== Dataset ==
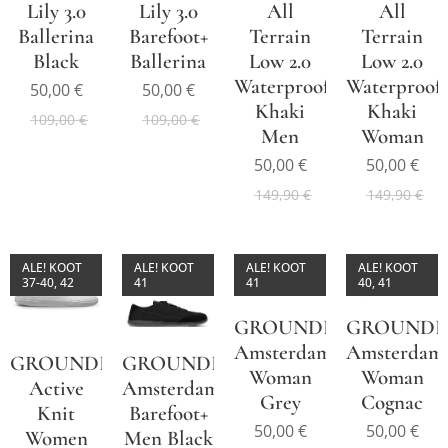
Lily 3.0
Lily 3.0
All
All
Ballerina
Barefoot+
Terrain
Terrain
Black
Ballerina
Low 2.0
Low 2.0
Waterproof
Waterproof
50,00
€
50,00
€
Khaki
Khaki
109,00
€
109,00
€
Men
Woman
50,00
€
50,00
€
149,90
€
149,90
€
ALE! KOOT
ALE! KOOT
ALE! KOOT
ALE! KOOT
37-40, 42
41
41
40, 41
GROUNDIES®
GROUNDI
Amsterdam+
Amsterdam
GROUNDIES®
GROUNDIES®
Woman
Woman
Active
Amsterdam
Grey
Cognac
Knit
Barefoot+
50,00
€
50,00
€
Women
Men Black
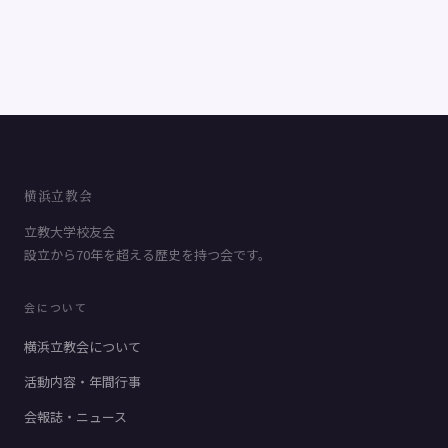
横浜立教会
立教大学校友会
設立から70年を超える歴史を持つ会です。
会について
横浜立教会について
活動内容・年間行事
会報誌・ニュース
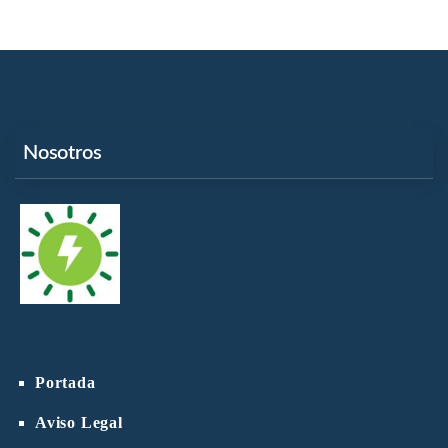
Nosotros
Portada
Aviso Legal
===
* Problem details
All of the listing above must be output exactly, except for its pictures.

* Answer to this task
Lily 3.0
Lily 3.0
All
All
Ballerina
Barefoot+
Terrain
Terrain
Black
Ballerina
Low 2.0
Low 2.0
Waterproof
Waterproof
50,00
€
50,00
€
Khaki
Khaki
109,00
€
109,00
€
Men
Woman
50,00
€
50,00
€
149,90
€
149,90
€
ALE! KOOT
ALE! KOOT
ALE! KOOT
ALE! KOOT
37-40, 42
41
41
40, 41
GROUNDIES®
GROUNDI
Amsterdam+
Amsterdam
GROUNDIES®
GROUNDIES®
Woman
Woman
Active
Amsterdam
Grey
Cognac
Knit
Barefoot+
50,00
€
50,00
€
Women
Men Black
横浜立教会
立教大学校友会
設立から70年を超える歴史を持つ会です。
会について
横浜立教会について
活動内容・年間行事
会報誌・ニュース
Nosotros
Portada
Aviso Legal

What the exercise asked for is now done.